▶ WHAT THE TASK REQUIRES: Print the data below exactly, but only the lines from the one containing "right eye: (434, 155)" down to the one containing "left hip: (204, 280)", inclusive.

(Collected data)
--- --- ---
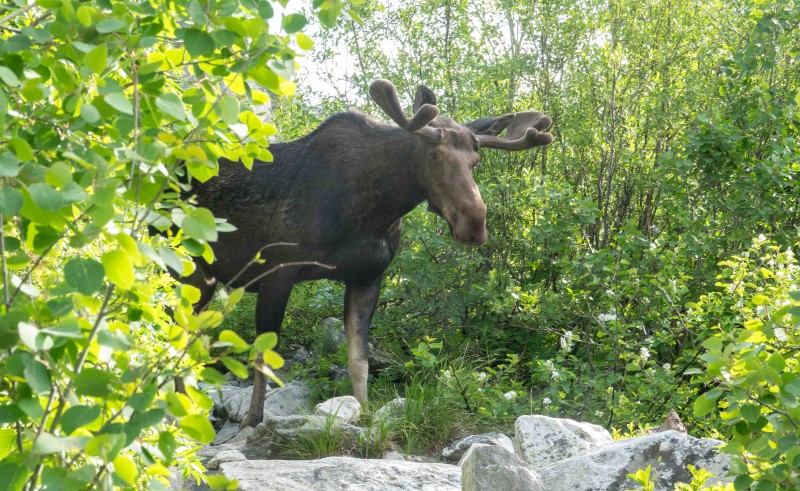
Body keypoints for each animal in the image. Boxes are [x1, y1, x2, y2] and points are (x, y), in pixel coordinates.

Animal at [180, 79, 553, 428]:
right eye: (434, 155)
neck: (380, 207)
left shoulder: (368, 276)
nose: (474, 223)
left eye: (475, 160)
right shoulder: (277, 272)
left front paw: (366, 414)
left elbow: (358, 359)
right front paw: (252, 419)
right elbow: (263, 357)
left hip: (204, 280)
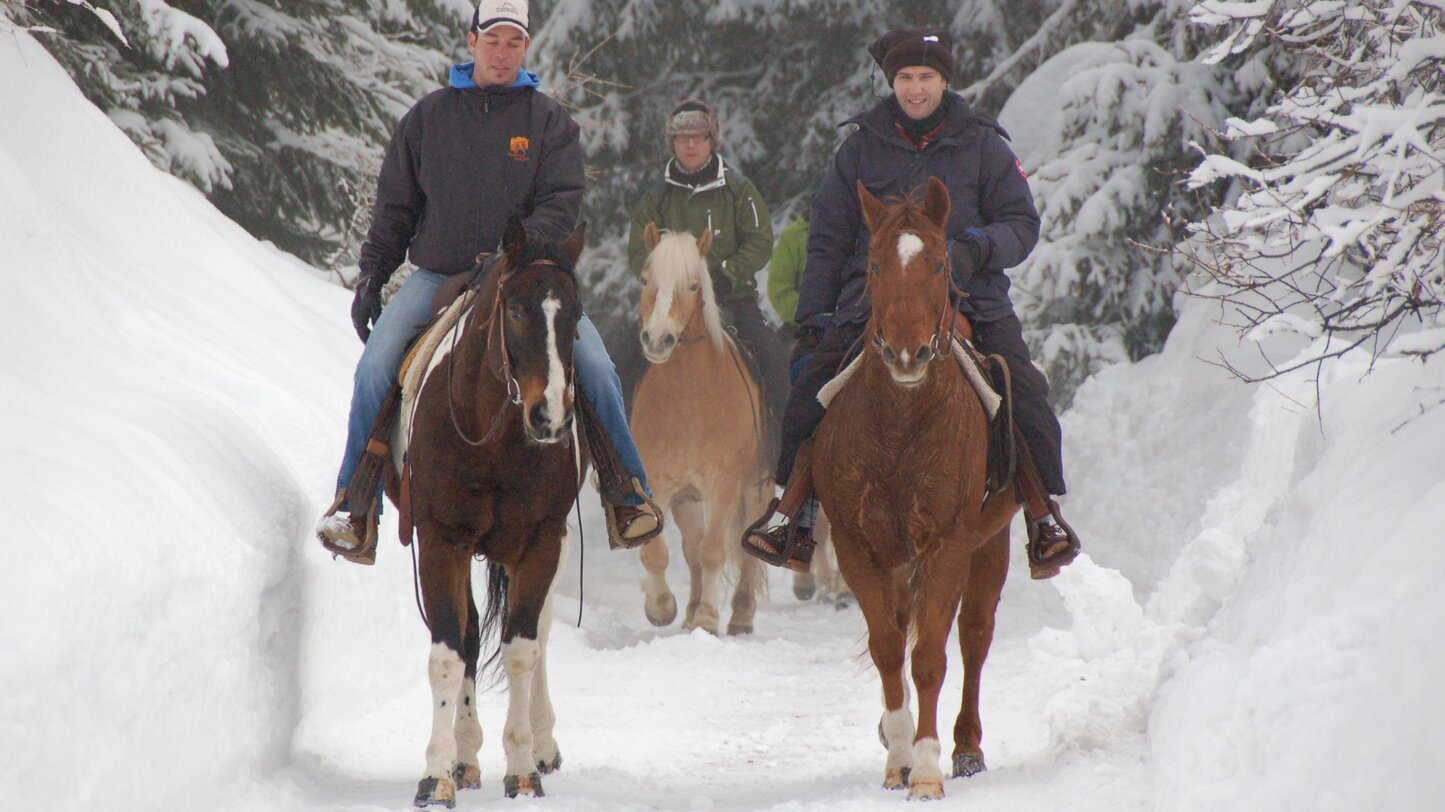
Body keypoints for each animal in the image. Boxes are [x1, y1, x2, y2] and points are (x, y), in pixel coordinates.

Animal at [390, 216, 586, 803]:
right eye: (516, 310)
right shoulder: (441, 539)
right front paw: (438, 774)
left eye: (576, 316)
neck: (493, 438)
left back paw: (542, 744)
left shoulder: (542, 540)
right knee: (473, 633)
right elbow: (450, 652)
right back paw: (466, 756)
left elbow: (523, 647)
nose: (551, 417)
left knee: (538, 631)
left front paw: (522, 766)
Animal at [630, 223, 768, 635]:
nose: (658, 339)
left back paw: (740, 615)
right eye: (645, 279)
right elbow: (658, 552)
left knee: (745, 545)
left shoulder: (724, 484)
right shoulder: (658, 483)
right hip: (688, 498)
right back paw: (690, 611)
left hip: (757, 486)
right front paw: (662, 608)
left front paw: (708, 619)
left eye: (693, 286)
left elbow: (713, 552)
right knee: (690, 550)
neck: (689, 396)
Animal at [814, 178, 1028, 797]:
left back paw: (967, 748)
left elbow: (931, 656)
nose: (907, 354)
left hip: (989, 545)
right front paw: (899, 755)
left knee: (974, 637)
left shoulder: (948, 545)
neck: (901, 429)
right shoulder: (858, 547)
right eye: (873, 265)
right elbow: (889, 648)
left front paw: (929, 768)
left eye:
--- --- ---
▶ EXERCISE RESULT:
right eye: (434, 155)
neck: (380, 207)
left shoulder: (368, 276)
nose: (474, 223)
left eye: (475, 160)
right shoulder: (277, 272)
left front paw: (366, 414)
left elbow: (358, 359)
right front paw: (252, 419)
right elbow: (263, 357)
left hip: (204, 280)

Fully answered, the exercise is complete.